**Attività 1:**
Indica se ciascuna affermazione concorda con l'intestazione della sentenza della Cassazione riportata qui sotto, rispondendo sì o no e citando alla lettera le parole del testo che lo stabiliscono. (a) La sentenza è pronunciata dalla quarta sezione penale. (b) Il ricorso è proposto contro una sentenza della Corte d'Appello di Milano. (c) Il Procuratore Generale ha concluso per l'accoglimento del ricorso.
**Attività 2:**
Prosegui l'intestazione della sentenza della Cassazione riportata qui sotto, partendo dal punto in cui si interrompe.
+++ Estratto +++
IN NOME DEL POPOLO ITALIANO

LA CORTE SUPREMA DI CASSAZIONE

SEZIONE QUARTA PENALE

Composta dagli Ill.mi Sigg.ri Magistrati:

Dott. CAMPANATO Graziana - Presidente

Dott. ROMIS Vincenz - rel. Consigliere

Dott. FOTI Giacomo - Consigliere

Dott. MAISANO Giulio - Consigliere

Dott. BLAIOTTA Rocco Marco - Consigliere

ha pronunciato la seguente:

SENTENZA

sul ricorso proposto da:

1) BI. GI. N. IL (OMESSO);

avverso SENTENZA del 05/10/2005 CORTE APPELLO di GENOVA;

visti gli atti, la sentenza ed il ricorso;

udita in PUBBLICA UDIENZA la relazione fatta dal Consigliere Dott. ROMIS VINCENZO;

Udito il Procuratore Generale in persona del Dott. Gialanella Antonio che ha concluso per l'inammissibilita' del ricorso.
+++ Dati forniti +++
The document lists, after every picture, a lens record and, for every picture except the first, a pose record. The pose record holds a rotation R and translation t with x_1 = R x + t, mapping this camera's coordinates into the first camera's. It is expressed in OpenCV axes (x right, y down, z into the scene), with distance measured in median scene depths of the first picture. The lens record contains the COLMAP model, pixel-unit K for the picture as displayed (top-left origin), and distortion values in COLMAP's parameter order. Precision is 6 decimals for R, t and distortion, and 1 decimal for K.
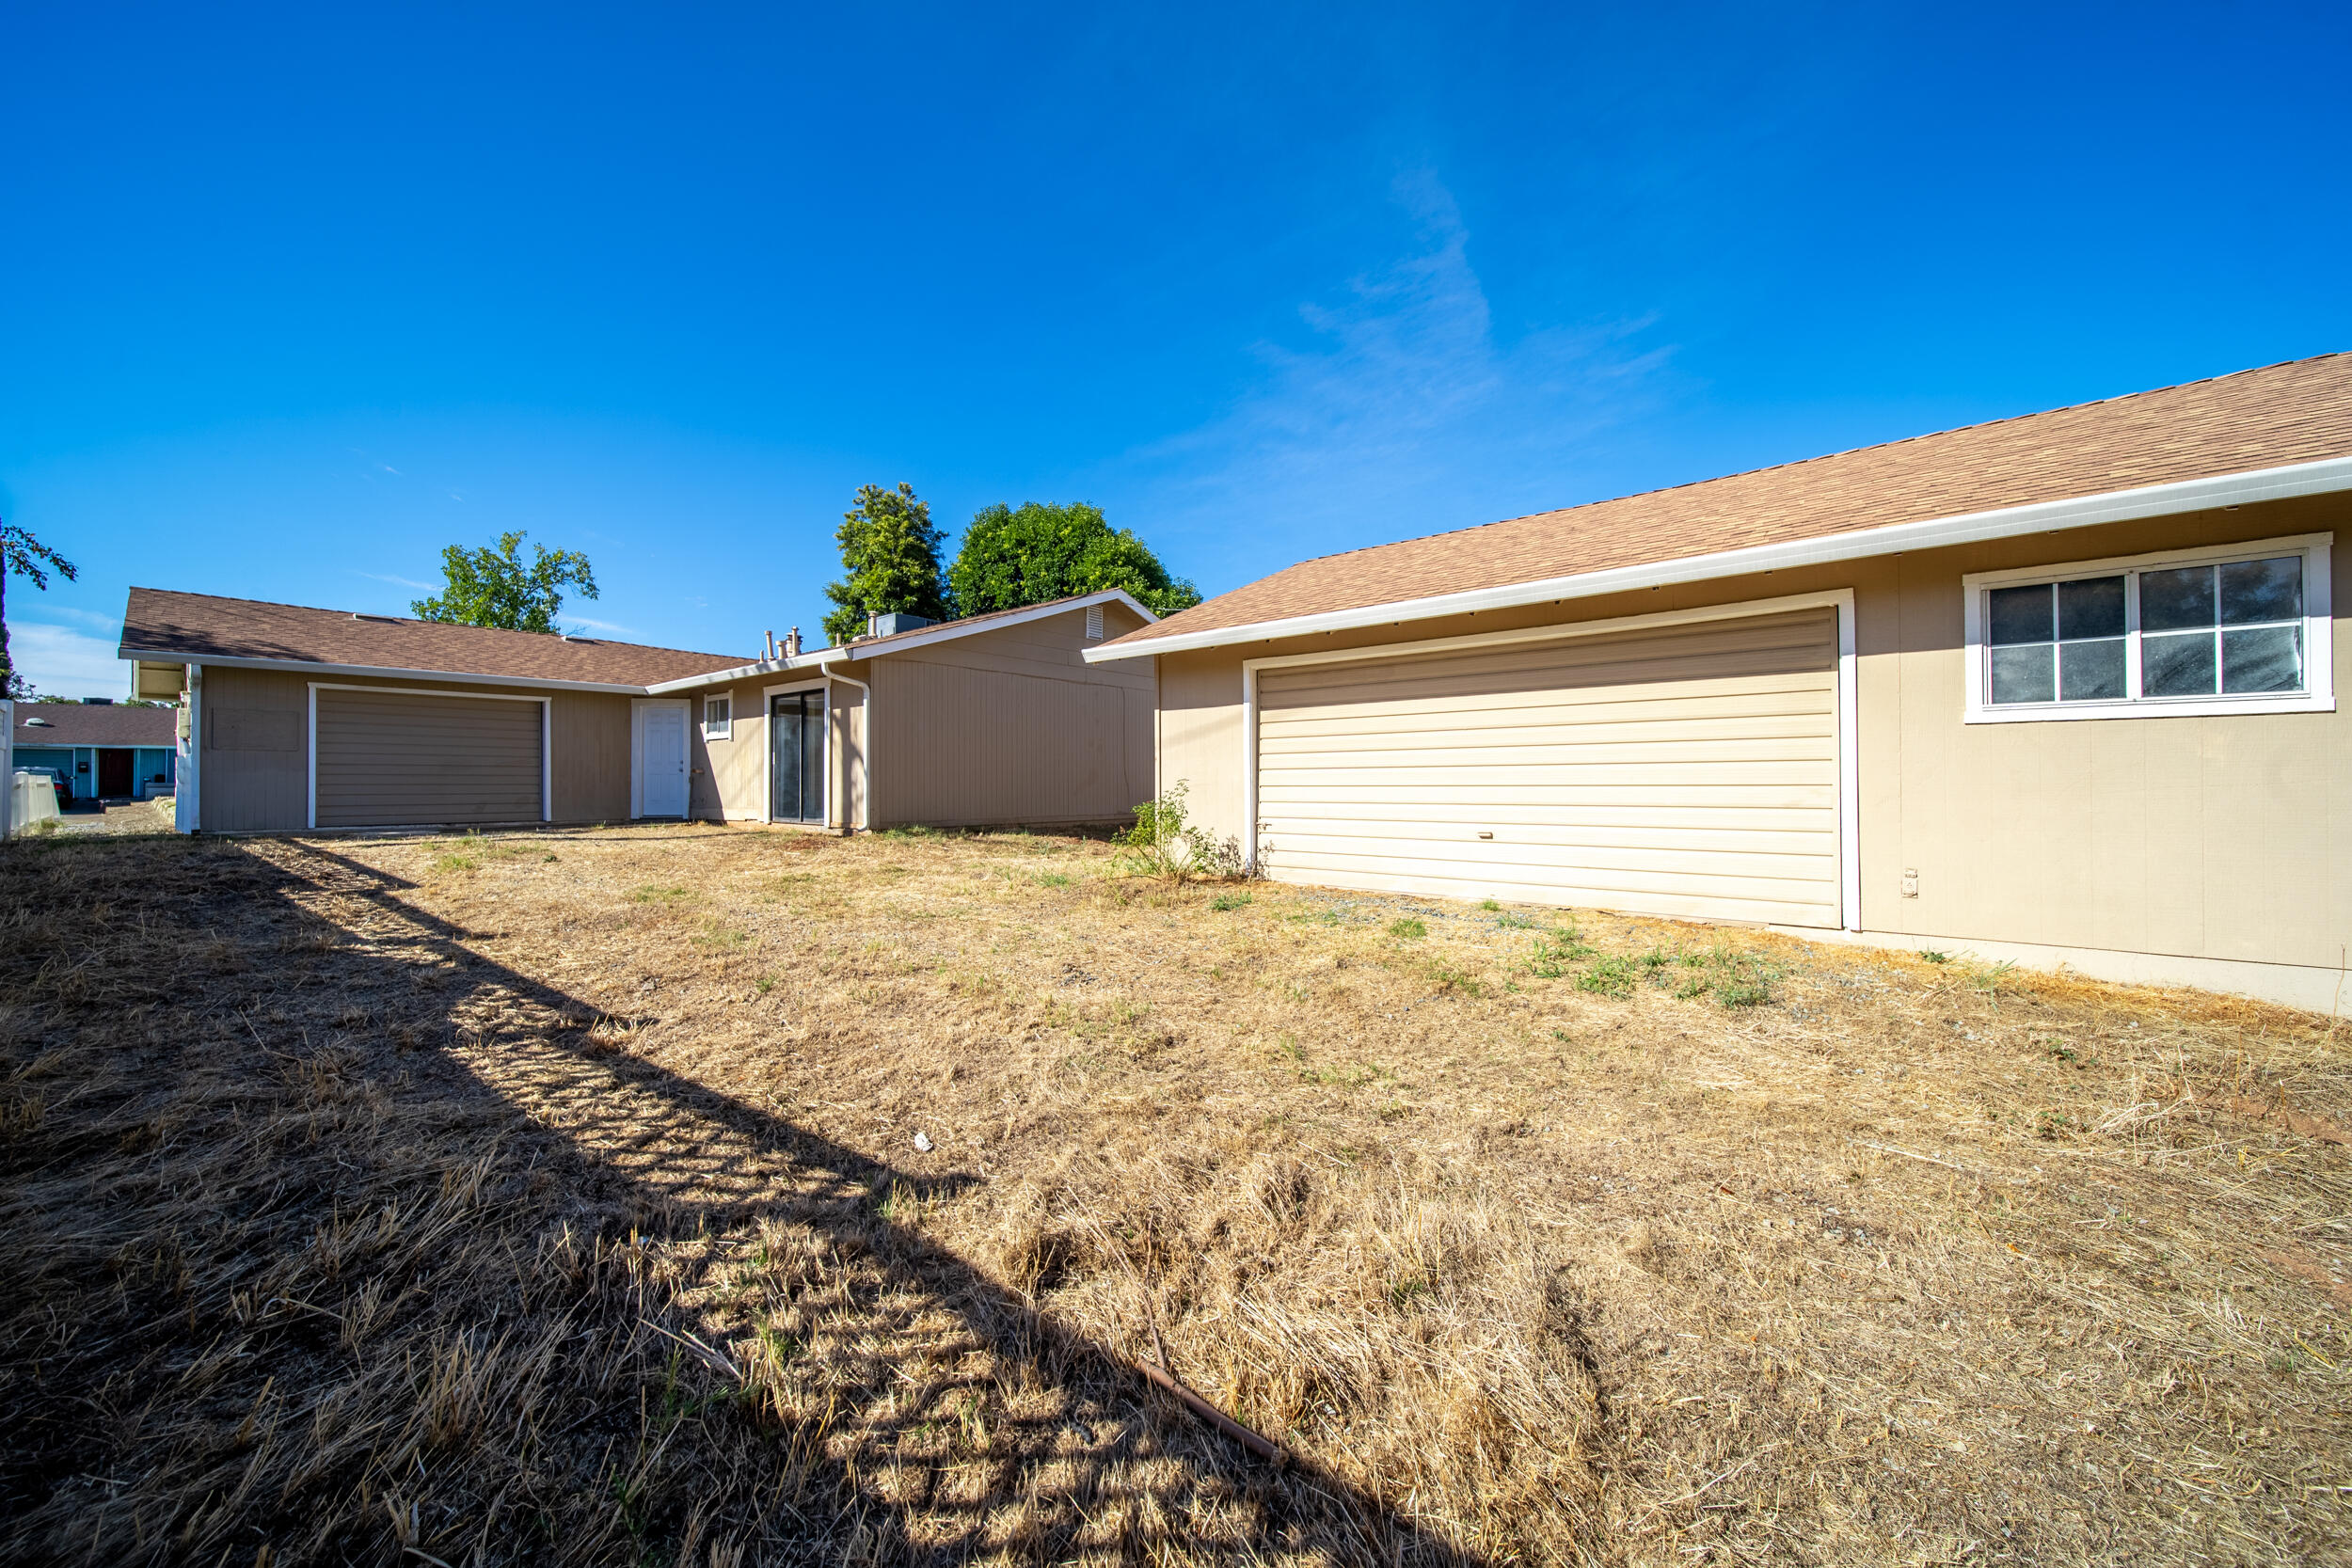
+++
**Risultato dell'esercizio 1:**
(a) Sì: "SEZIONE QUARTA PENALE".
(b) No: "avverso SENTENZA del 05/10/2005 CORTE APPELLO di GENOVA".
(c) No: "che ha concluso per l'inammissibilita' del ricorso".

**Risultato dell'esercizio 2:**
OSSERVA

Il Tribunale di Chiavari condannava Bi. Gi. alla pena ritenuta di giustizia per furto aggravato di un'auto ai sensi dell'articolo 624 c.p., articolo 625 c.p., nn. 2 e 7. A seguito di gravame ritualmente proposto nell'interesse dell'imputato, la Corte d'Appello di Genova confermava l'impugnata decisione e, in particolare, disattendeva la tesi difensiva secondo cui il primo giudice aveva violato il principio di correlazione tra contestazione e sentenza, avendo ritenuto sussistente l'aggravante della violenza sulle cose, pur asseritamene non contestata, dopo aver escluso la configurabilita' dell'aggravante dell'uso di mezzo fraudolento; la Corte stessa rigettava altresi' la richiesta dell'appellante di esclusione dell'aggravante dell'esposizione della cosa alla pubblica fede: con i motivi di appello la difesa aveva prospettato la insussistenza dei presupposti per la configurabilita' dell'aggravante in argomento muovendo dal rilievo che l'auto era dotata di antifurto ed era stata parcheggiata nelle immediate vicinanze dell'abitazione della parte lesa che, pertanto, aveva la possibilita' di esercitare sulla stessa un costante e diretto controllo visivo.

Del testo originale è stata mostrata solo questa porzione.